Probing cosmological parameters with the CMB: Forecasts from full Monte Carlo simulations
Laurence Perotto, Julien Lesgourgues, Steen Hannestad, Huitzu Tu, Yvonne Y. Y. Wong
TL;DR
This study demonstrates that Fisher-matrix forecasts can substantially misestimate parameter errors for Planck-like CMB data, especially in multi-parameter cosmologies where likelihoods are non-Gaussian due to degeneracies. By contrast, full Monte Carlo analyses with CosmoMC on synthetic data reveal the true posterior shapes, showing significant differences for parameters such as the neutrino mass fraction $f_{\nu}$ and $\Omega_{dm} h^2$ in minimal models, and persistently notable discrepancies in extended models. Incorporating CMB lensing information mitigates some non-Gaussian effects and improves agreement, though residual differences remain in the eleven-parameter case, particularly for $N_{\rm eff}$ and $m_ν$. The authors advocate using Monte Carlo-based forecasts for robust error predictions and argue that this approach is readily extendable to complementary probes beyond Planck.
Abstract
The Fisher matrix formalism has in recent times become the standard method for predicting the precision with which various cosmological parameters can be extracted from future data.

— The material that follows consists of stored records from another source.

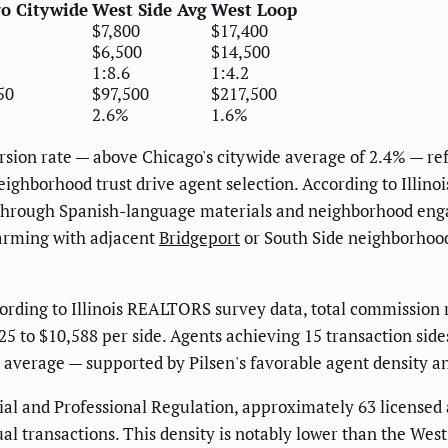
o Citywide
West Side Avg
West Loop
$7,800
$17,400
$6,500
$14,500
1:8.6
1:4.2
50
$97,500
$217,500
2.6%
1.6%
rsion rate — above Chicago's citywide average of 2.4% — ref
ighborhood trust drive agent selection. According to Illi
rough Spanish-language materials and neighborhood enga
arming with adjacent
Bridgeport
or South Side neighborhoods
rding to Illinois REALTORS survey data, total commission ra
,625 to $10,588 per side. Agents achieving 15 transaction si
average — supported by Pilsen's favorable agent density a
ial and Professional Regulation, approximately 63 licensed 
nual transactions. This density is notably lower than the We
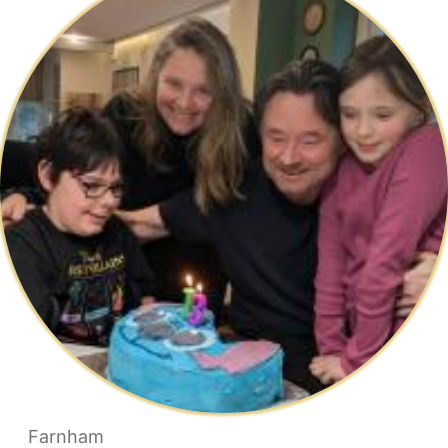
Farnham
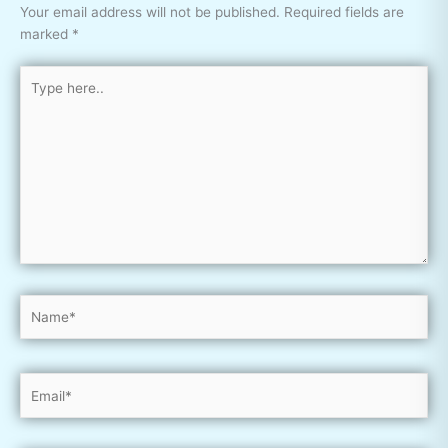
Your email address will not be published.
Required fields are
marked
*
Type
here..
Name*
Email*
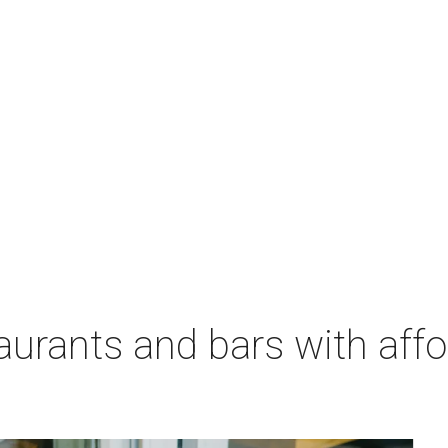
aurants and bars with aff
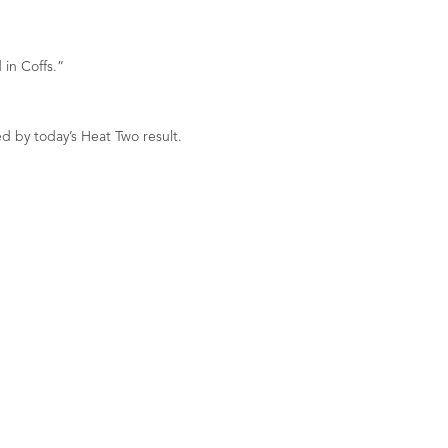
 in Coffs.”
d by today’s Heat Two result.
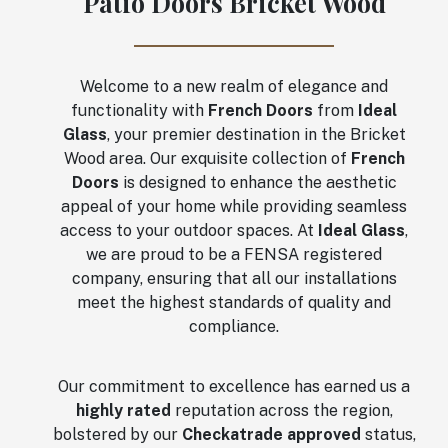
Patio Doors Bricket Wood
Welcome to a new realm of elegance and
functionality with
French Doors
from
Ideal
Glass
, your premier destination in the Bricket
Wood area. Our exquisite collection of
French
Doors
is designed to enhance the aesthetic
appeal of your home while providing seamless
access to your outdoor spaces. At
Ideal Glass
,
we are proud to be a FENSA registered
company, ensuring that all our installations
meet the highest standards of quality and
compliance.
Our commitment to excellence has earned us a
highly rated
reputation across the region,
bolstered by our
Checkatrade approved
status,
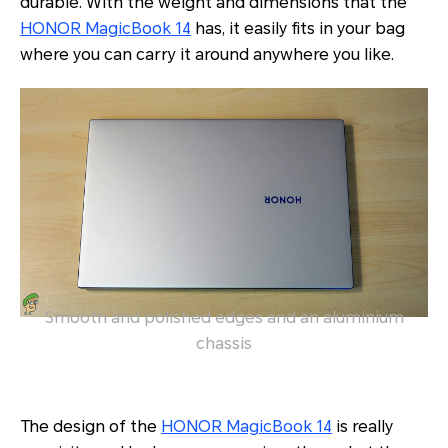
durable. With the weight and dimensions that the
HONOR MagicBook 14
has, it easily fits in your bag
where you can carry it around anywhere you like.
Smooth and polished edges and an aluminium
chassis
The design of the
HONOR MagicBook 14
is really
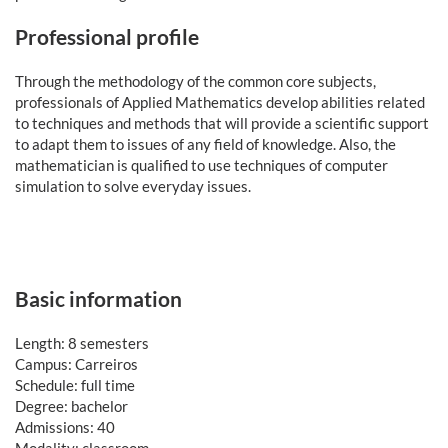
Professional profile
Through the methodology of the common core subjects,
professionals of Applied Mathematics develop abilities related
to techniques and methods that will provide a scientific support
to adapt them to issues of any field of knowledge. Also, the
mathematician is qualified to use techniques of computer
simulation to solve everyday issues.
Basic information
Length: 8 semesters
Campus: Carreiros
Schedule: full time
Degree: bachelor
Admissions: 40
Modality: classroom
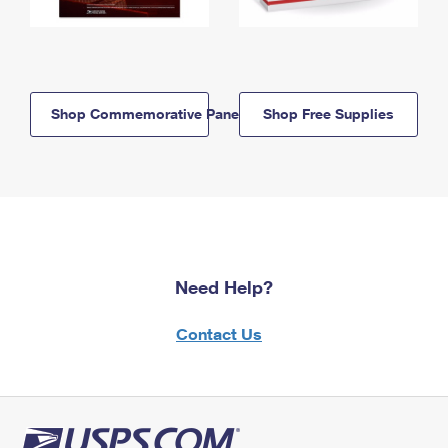
Shop Commemorative Panels
Shop Free Supplies
Need Help?
Contact Us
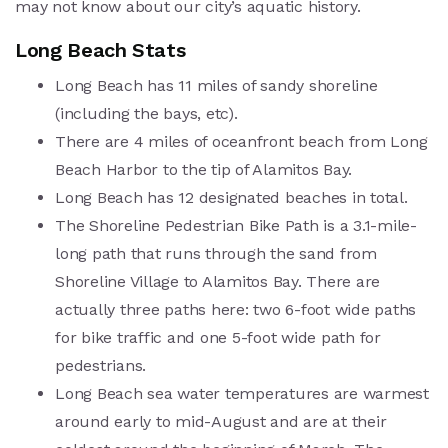
may not know about our city’s aquatic history.
Long Beach Stats
Long Beach has 11 miles of sandy shoreline
(including the bays, etc).
There are 4 miles of oceanfront beach from Long
Beach Harbor to the tip of Alamitos Bay.
Long Beach has 12 designated beaches in total.
The Shoreline Pedestrian Bike Path is a 3.1-mile-
long path that runs through the sand from
Shoreline Village to Alamitos Bay. There are
actually three paths here: two 6-foot wide paths
for bike traffic and one 5-foot wide path for
pedestrians.
Long Beach sea water temperatures are warmest
around early to mid-August and are at their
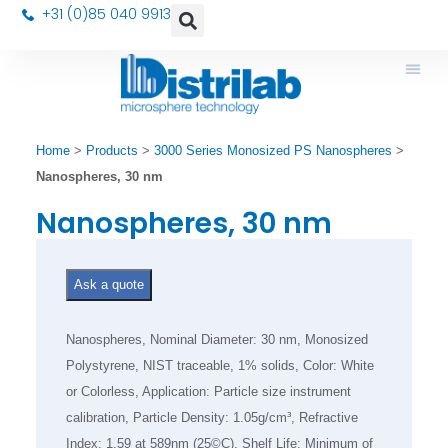
+31 (0)85 040 9913
Home
>
Products
>
3000 Series Monosized PS Nanospheres
>
Nanospheres, 30 nm
Nanospheres, 30 nm
Ask a quote
Nanospheres, Nominal Diameter: 30 nm, Monosized
Polystyrene, NIST traceable, 1% solids, Color: White
or Colorless, Application: Particle size instrument
calibration, Particle Density: 1.05g/cm³, Refractive
Index: 1.59 at 589nm (25©C), Shelf Life: Minimum of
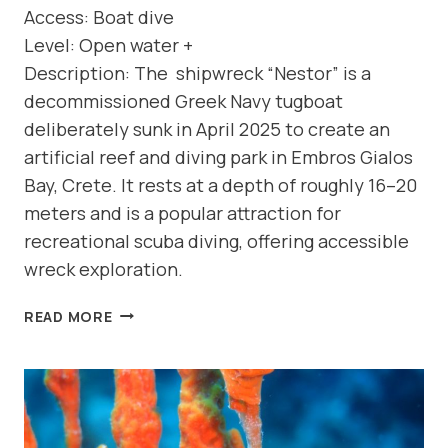
Access: Boat dive
Level: Open water +
Description: The shipwreck “Nestor” is a
decommissioned Greek Navy tugboat
deliberately sunk in April 2025 to create an
artificial reef and diving park in Embros Gialos
Bay, Crete. It rests at a depth of roughly 16–20
meters and is a popular attraction for
recreational scuba diving, offering accessible
wreck exploration.
DIVE
READ MORE
SITE:
SHIPWRECK
“NESTOR”
(NORTH
COAST-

This approach is fast, and generally returns accurate estimates for the parameter errors when the individual parameter likelihoods approximate a Gaussian distribution. However, where Gaussianity is not respected (due, for instance, to strong parameter degeneracies), the Fisher matrix formalism loses its reliability. In this paper, we compare the results of the Fisher matrix approach with those from Monte Carlo simulations. The latter method is based on the publicly available CosmoMC code, but uses synthetic realisations of data sets anticipated for future experiments. We focus on prospective cosmic microwave background (CMB) data from the Planck satellite, with or without CMB lensing information, and its implications for a minimal cosmological scenario with eight parameters and an extended model with eleven parameters. We show that in many cases, the projected sensitivities from the Fisher matrix and the Monte Carlo methods differ significantly, particularly in models with many parameters. Sensitivities to the neutrino mass and the dark matter fraction are especially susceptible to change.